↓↓↓

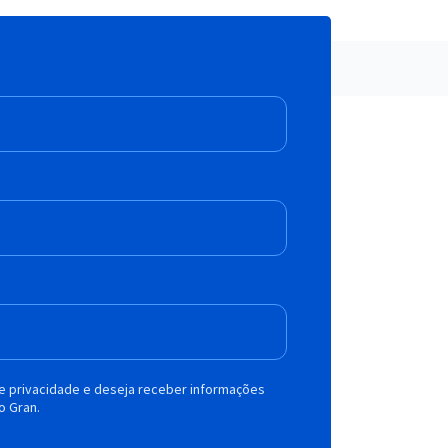
de privacidade e deseja receber informações
o Gran.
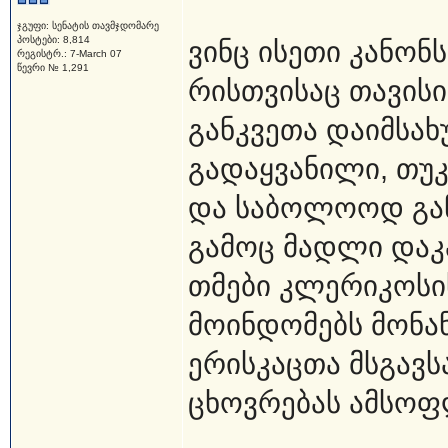
ჯგუფი: სენატის თავმჯდომარე
პოსტები: 8,814
ვინც ისეთი კანონ
რეგისტრ.: 7-March 07
წევრი № 1,291
რისთვისაც თავის
განკვეთა დაიმსახ
გადაყვანილი, თუ
და საბოლოოდ გან
გამოც მადლი დაკა
თმები კლერიკოსი
მოინდომებს მონან
ერისკაცთა მსგავს
ცხოვრებას ამსოფლ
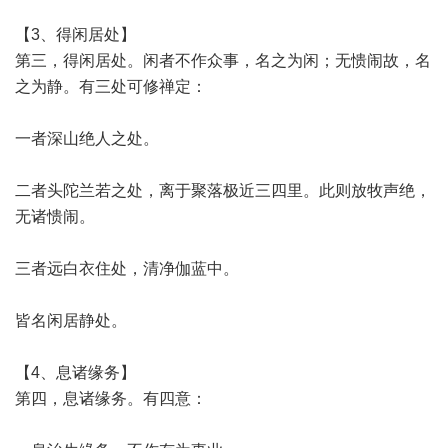
【3、得闲居处】
第三，得闲居处。闲者不作众事，名之为闲；无愦闹故，名
之为静。有三处可修禅定：
一者深山绝人之处。
二者头陀兰若之处，离于聚落极近三四里。此则放牧声绝，
无诸愦闹。
三者远白衣住处，清净伽蓝中。
皆名闲居静处。
【4、息诸缘务】
第四，息诸缘务。有四意：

↑↑↑

** WHAT IS EXPECTED **
Word for word, reproduce the listing above; no image should be carried over.

** REPLY **
de privacidade e deseja receber informações
o Gran.
ჯგუფი: სენატის თავმჯდომარე
პოსტები: 8,814
ვინც ისეთი კანონ
რეგისტრ.: 7-March 07
წევრი № 1,291
რისთვისაც თავის
განკვეთა დაიმსახ
გადაყვანილი, თუ
და საბოლოოდ გან
გამოც მადლი დაკა
თმები კლერიკოსი
მოინდომებს მონან
ერისკაცთა მსგავს
ცხოვრებას ამსოფლ
【3、得闲居处】
第三，得闲居处。闲者不作众事，名之为闲；无愦闹故，名
之为静。有三处可修禅定：
一者深山绝人之处。
二者头陀兰若之处，离于聚落极近三四里。此则放牧声绝，
无诸愦闹。
三者远白衣住处，清净伽蓝中。
皆名闲居静处。
【4、息诸缘务】
第四，息诸缘务。有四意：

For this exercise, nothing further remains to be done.